StarEnhancer
StarEnhancer: Learning Real-Time and Style-Aware Image Enhancement (ICCV 2021 Oral)
Abstract: Image enhancement is a subjective process whose targets vary with user preferences. In this paper, we propose a deep learning-based image enhancement method covering multiple tonal styles using only a single model dubbed StarEnhancer. It can transform an image from one tonal style to another, even if that style is unseen. With a simple one-time setting, users can customize the model to make the enhanced images more in line with their aesthetics. To make the method more practical, we propose a well-designed enhancer that can process a 4K-resolution image over 200 FPS but surpasses the contemporaneous single style image enhancement methods in terms of PSNR, SSIM, and LPIPS. Finally, our proposed enhancement method has good interactability, which allows the user to fine-tune the enhanced image using intuitive options.
Getting started
Install
We test the code on PyTorch 1.8.1 + CUDA 11.1 + cuDNN 8.0.5, and close versions also work fine.

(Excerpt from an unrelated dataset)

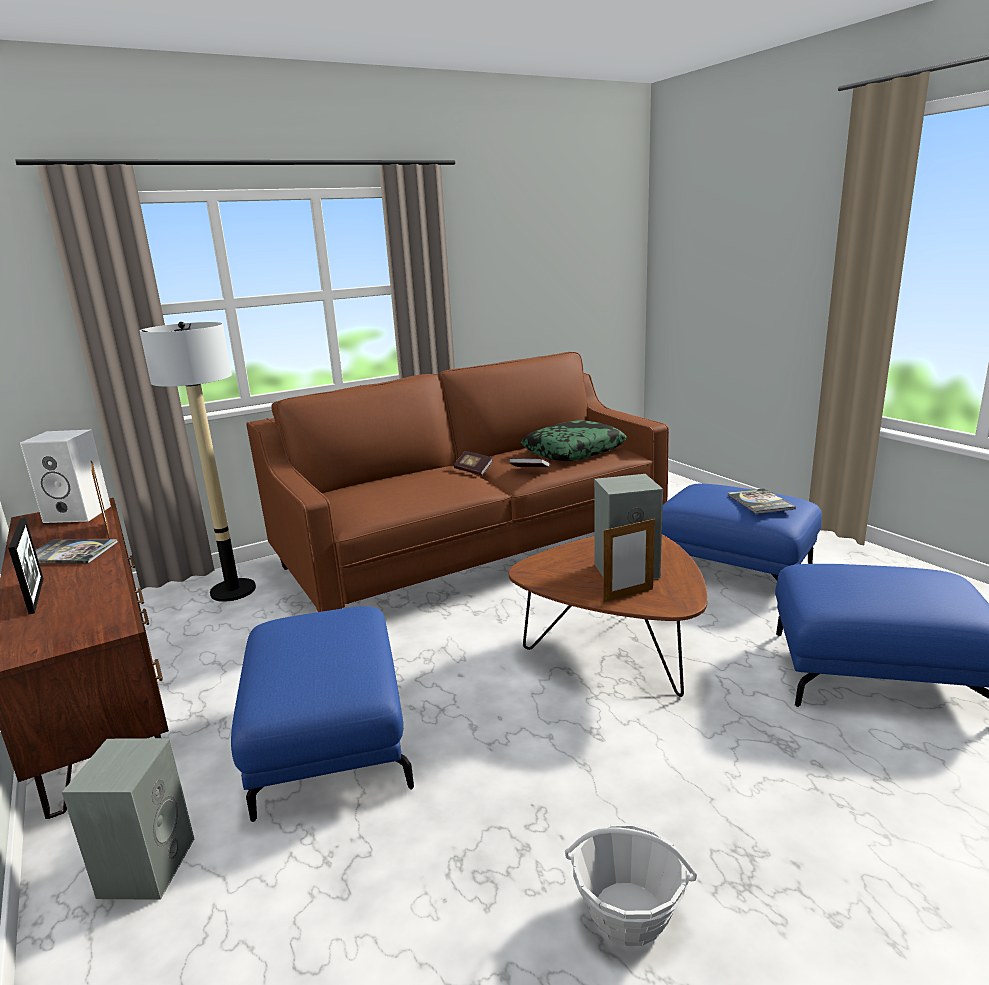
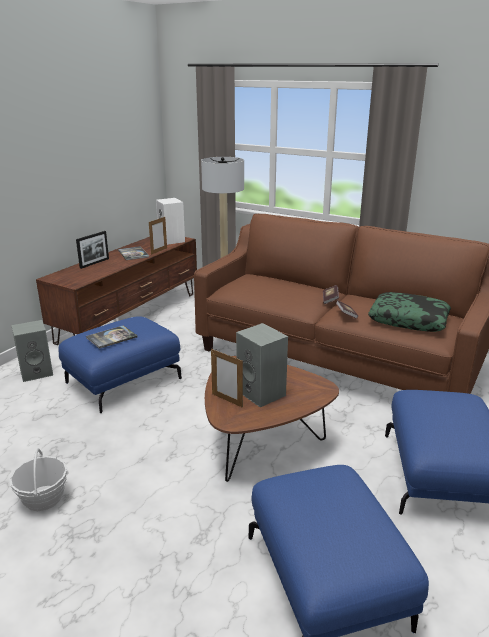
camera: 60 degrees right, 5 degrees up
(760, 502) = (451, 429): book -> book (111, 337)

- Install PyTorch and torchvision fom http://pytorch.org.
- Install other requirements:
pip install -r requirements.txt
We mainly train the model on RTX 2080Ti * 4, but a smaller mini batch size can also work.
Prepare
You can generate your own dataset, or download the one we generate.
The final file path should be the same as the following:
┬─ save_model
│ ├─ stylish.pth.tar
│ └─ ... (model & embedding)
└─ data
├─ train
│ ├─ 01-Experts-A
│ │ ├─ a0001.jpg
│ │ └─ ... (id.jpg)
│ └─ ... (style folder)
├─ valid
│ └─ ... (style folder)
└─ test
└─ ... (style folder)
Download
Data and pretrained models are available on GoogleDrive.
Generate
- Download raw data from MIT-Adobe FiveK Dataset.
- Download the modified Lightroom database
fivek.lrcat
, and replace the original database with it. - Generate dataset in JPEG format with quality 100, which can refer to this issue.
- Run
generate_dataset.py
indata
folder to generate dataset.
Train
Firstly, train the style encoder:
python train_stylish.py
Secondly, fetch the style embedding for each sample in the train set:
python fetch_embedding.py
Lastly, train the curve encoder and mapping network:
python train_enhancer.py
Test
Just run:
python test.py
Testing LPIPS requires about 10 GB GPU memory, and if an OOM occurs, replace the following lines
lpips_val = loss_fn_alex(output * 2 - 1, target_img * 2 - 1).item()
with
lpips_val = 0
Notes
Due to agreements, we are unable to release part of the source code. This repository provides a pure python implementation for research use. There are some differences between the repository and the paper as follows:
- The repository uses a ResNet-18 w/o BN as the curve encoder's backbone, and the paper uses a more lightweight model.
- The paper uses CUDA to implement the color transform function, and the repository uses
torch.gather
to implement it. - The repository removes some tricks used in training lightweight models.
Overall, this repository can achieve higher performance, but will be slightly slower.